Monday 15 August 2022

Movie Review: Deadline - U.S.A. (1952)

A journalism drama, Deadline - U.S.A. underlines the fundamental importance of the press through the story of an esteemed newspaper fighting for existence.

In a thriving metropolis, Ed Hutcheson (Humphrey Bogart) is the managing editor of The Day, a long-established and respected family-owned newspaper. His staff are shocked to learn the founder's heirs, including the widow Margaret Garrison (Ethel Barrymore) and her daughters, are planning to sell the paper to a competitor, and The Day will be shut down. Undeterred, Ed pursues stories exposing crime boss Rienzi (Martin Gabel), who pretends to be a respectable businessman.

Ed assigns his reporters to cover different angles of the mobster's business, and soon makes a connection between Rienzi and murdered showgirl Bessie Schmidt. In his personal life, Ed is desperate to win back his ex-wife Nora (Kim Hunter), and doggedly lobbies Mrs. Garrison to stall the newspaper's sale. The Rienzi story reinvigorates the paper, and Ed's team track down the dead girl's brother and mother for more details. But Rienzi will not be easily intimidated, and Ed has to decide how far he will fight in the name of journalism.

Deadline - U.S.A. provides full-throated advocacy for journalism's essential role in a free society and the imperative to guard against press monopolies. Writer and director Richard Brooks is happy to demonstrate bias for fact-based reporting and disgust towards news as shock-value entertainment. Despite the clear agenda, the results are still excellent thanks to crisp pacing, an efficient running time, and a plot packed with converging storylines. 
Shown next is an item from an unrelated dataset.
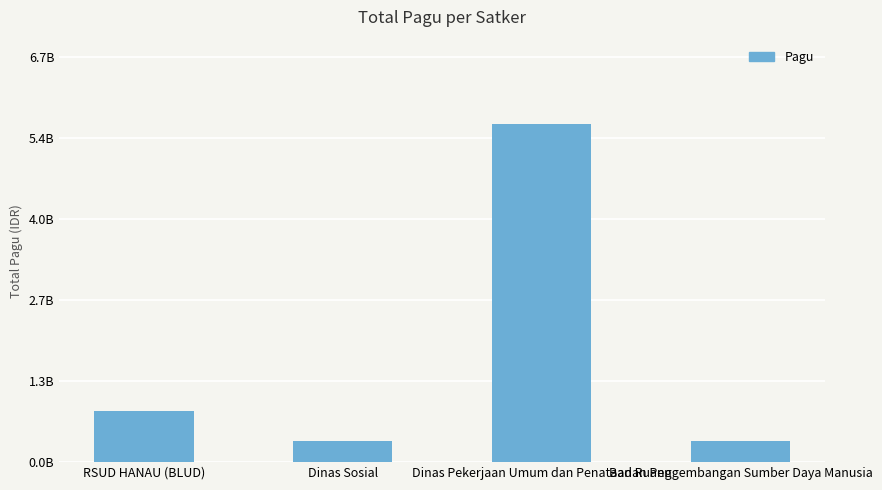

What position from the right is Dinas Pekerjaan Umum dan Penataan Ruang?

2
The film thrives on a high energy, sleep-deprived ambience, the collision of multiple crises ensuring every interaction can offer a surprise. Ed Hutcheson's days are filled with urgent phone calls, barked orders, and on-the-fly decisions. But just as important, Humphrey Bogart also provides Ed with plenty of passionate humanity. He is as willing to fight for the paper as he is determined to win Nora back, and his dogmatic attitude is steeped in confidence, leaving only contempt for other (obviously wrong) viewpoints.

While Ed's definition and motivations are sharp and unerring, Nora's arc is less convincing. The speechifying does go on well after the point is made, and the mystery of showgirl Bessie's death is bogged down in too much talking and not enough showing. A minor subplot about a new college graduate seeking a career in journalism is forgotten in the waiting room.

Elsewhere in the cast, The Day's dedicated on-the-go reporters are brought to life by Ed Begley, Warren Stevens, Audrey Christie, and Paul Stewart, all with small but impactful roles. James Dean is uncredited in a bit appearance.

The final act ties the threads together in resolutions both satisfying and bittersweet, but intentionally never conclusive. Deadline - U.S.A. acknowledges the news never ends, and prints the known facts in clear type.